TASK DIRECTIONS> In the data below, find the line containing "Data Response |", then set down that line and every later line up to and including the line containing "restricted by title.", exactly.

ENTRIES PROVIDED>

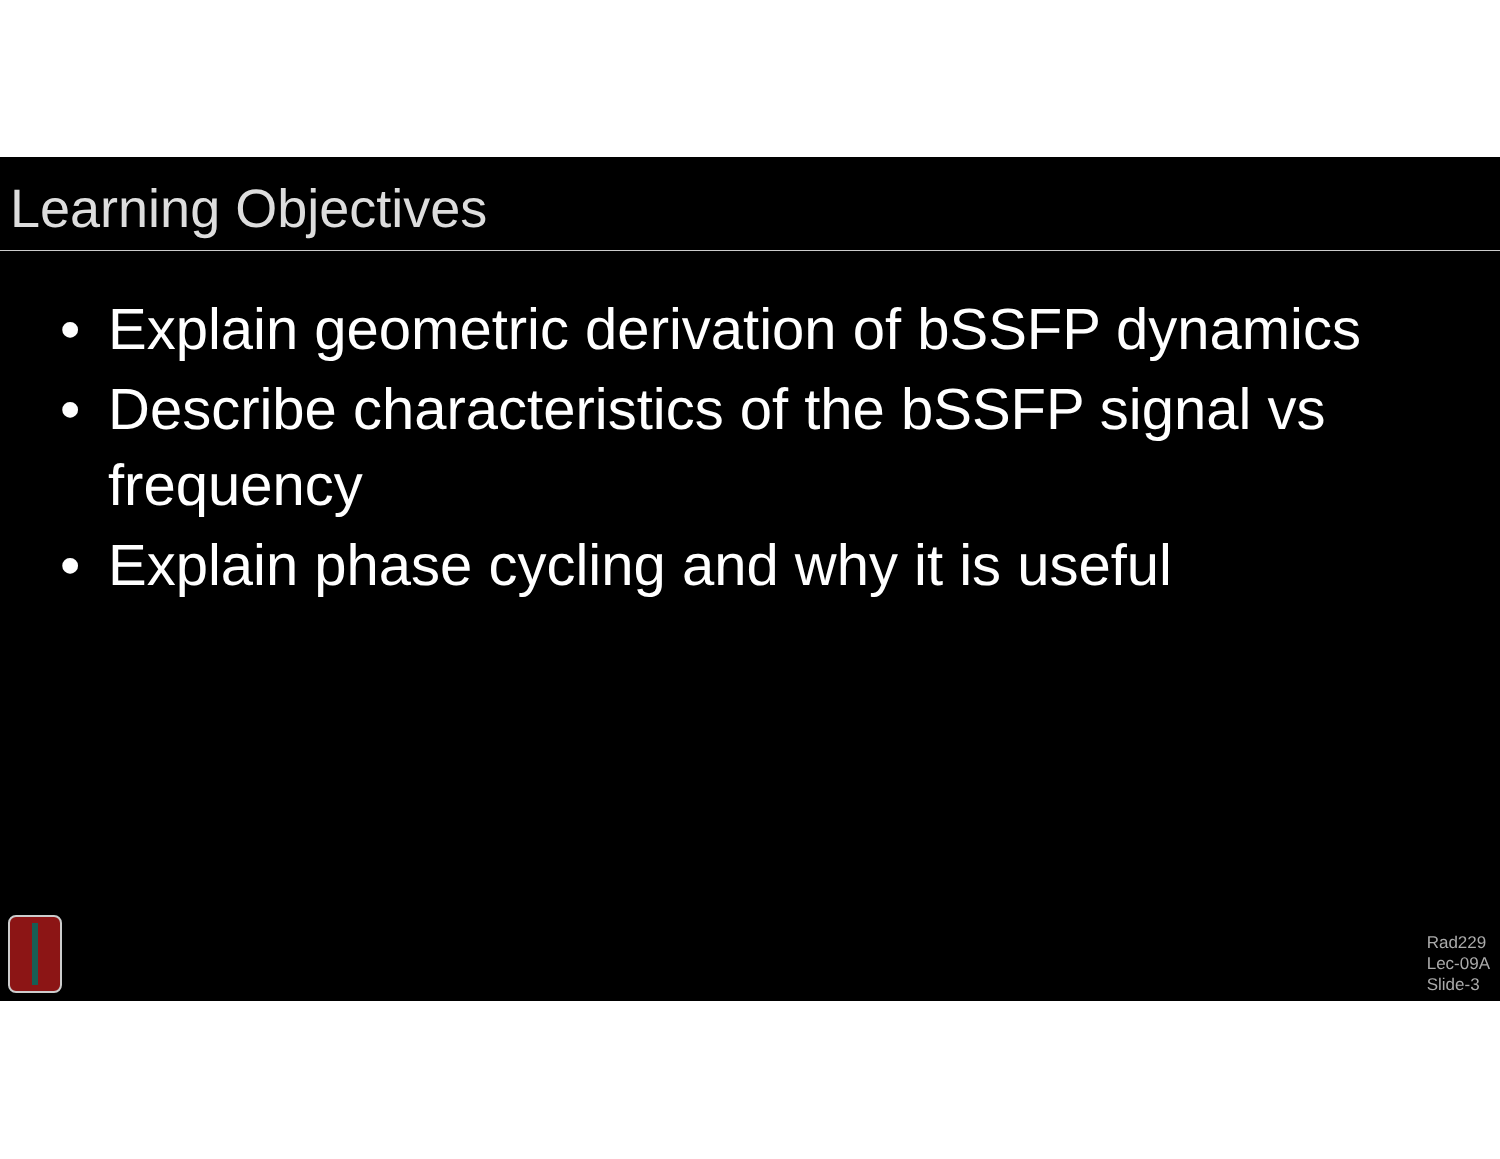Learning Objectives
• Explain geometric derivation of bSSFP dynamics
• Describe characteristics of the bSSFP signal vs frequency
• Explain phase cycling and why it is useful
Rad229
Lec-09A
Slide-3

* * *

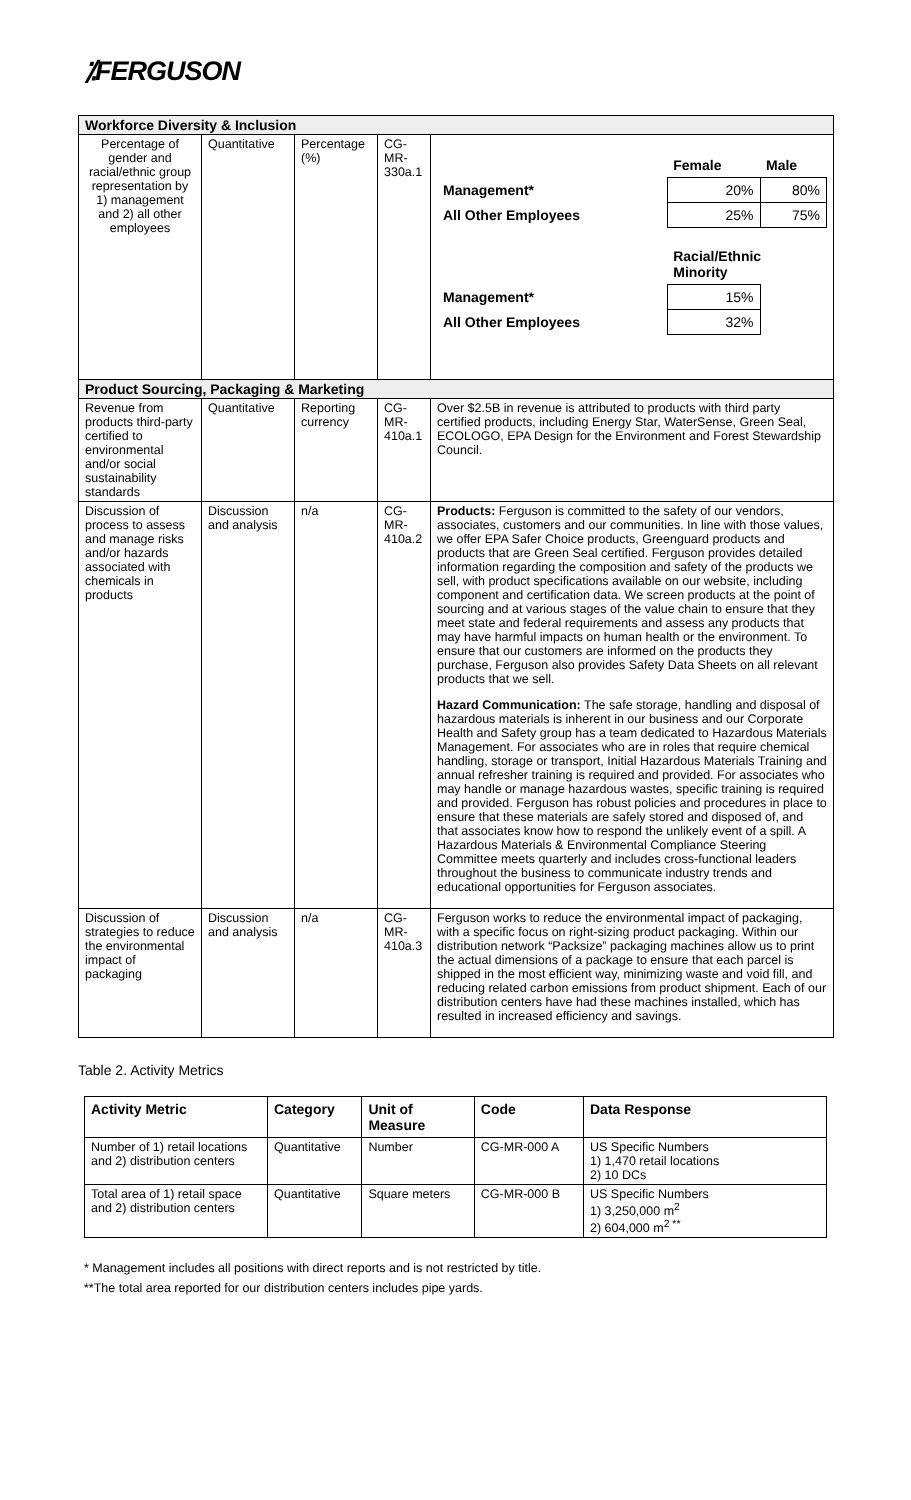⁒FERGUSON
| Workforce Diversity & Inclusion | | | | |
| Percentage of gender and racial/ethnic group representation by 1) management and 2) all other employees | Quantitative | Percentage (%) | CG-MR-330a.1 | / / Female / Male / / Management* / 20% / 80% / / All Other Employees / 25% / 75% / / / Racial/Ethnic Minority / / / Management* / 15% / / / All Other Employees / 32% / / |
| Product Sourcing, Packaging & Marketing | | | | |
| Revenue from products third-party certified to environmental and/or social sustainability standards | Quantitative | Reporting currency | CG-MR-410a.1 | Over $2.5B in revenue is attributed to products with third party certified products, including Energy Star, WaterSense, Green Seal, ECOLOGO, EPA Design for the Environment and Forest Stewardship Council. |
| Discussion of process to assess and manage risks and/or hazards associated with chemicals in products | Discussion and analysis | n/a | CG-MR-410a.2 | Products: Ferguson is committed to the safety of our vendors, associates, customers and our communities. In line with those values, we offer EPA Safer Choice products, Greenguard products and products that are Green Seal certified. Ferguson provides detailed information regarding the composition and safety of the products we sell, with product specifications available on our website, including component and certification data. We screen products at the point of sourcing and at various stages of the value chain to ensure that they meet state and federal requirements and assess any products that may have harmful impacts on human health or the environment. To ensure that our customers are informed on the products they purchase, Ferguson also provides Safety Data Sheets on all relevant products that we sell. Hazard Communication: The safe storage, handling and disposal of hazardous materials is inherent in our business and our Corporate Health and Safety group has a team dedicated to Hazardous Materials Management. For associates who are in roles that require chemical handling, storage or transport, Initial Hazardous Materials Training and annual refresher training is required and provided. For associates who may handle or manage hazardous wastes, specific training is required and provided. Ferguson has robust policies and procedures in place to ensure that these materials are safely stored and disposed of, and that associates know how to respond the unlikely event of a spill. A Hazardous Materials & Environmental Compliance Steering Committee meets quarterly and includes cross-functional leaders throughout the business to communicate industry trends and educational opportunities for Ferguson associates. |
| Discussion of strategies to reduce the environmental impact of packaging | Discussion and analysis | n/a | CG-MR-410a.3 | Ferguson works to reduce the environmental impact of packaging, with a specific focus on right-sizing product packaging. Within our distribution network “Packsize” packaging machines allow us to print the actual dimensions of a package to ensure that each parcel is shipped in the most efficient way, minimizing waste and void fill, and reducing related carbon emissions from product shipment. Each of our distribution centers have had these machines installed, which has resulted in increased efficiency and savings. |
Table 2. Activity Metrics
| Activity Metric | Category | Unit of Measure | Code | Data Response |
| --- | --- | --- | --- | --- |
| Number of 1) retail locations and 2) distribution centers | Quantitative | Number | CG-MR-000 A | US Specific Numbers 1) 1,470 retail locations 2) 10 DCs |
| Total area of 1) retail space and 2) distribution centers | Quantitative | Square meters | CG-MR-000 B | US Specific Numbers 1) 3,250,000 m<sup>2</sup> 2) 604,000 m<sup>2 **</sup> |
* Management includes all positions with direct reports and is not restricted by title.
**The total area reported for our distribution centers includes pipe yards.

EXERCISE RESULT>
| Activity Metric | Category | Unit of Measure | Code | Data Response |
| --- | --- | --- | --- | --- |
| Number of 1) retail locations and 2) distribution centers | Quantitative | Number | CG-MR-000 A | US Specific Numbers 1) 1,470 retail locations 2) 10 DCs |
| Total area of 1) retail space and 2) distribution centers | Quantitative | Square meters | CG-MR-000 B | US Specific Numbers 1) 3,250,000 m<sup>2</sup> 2) 604,000 m<sup>2 **</sup> |
* Management includes all positions with direct reports and is not restricted by title.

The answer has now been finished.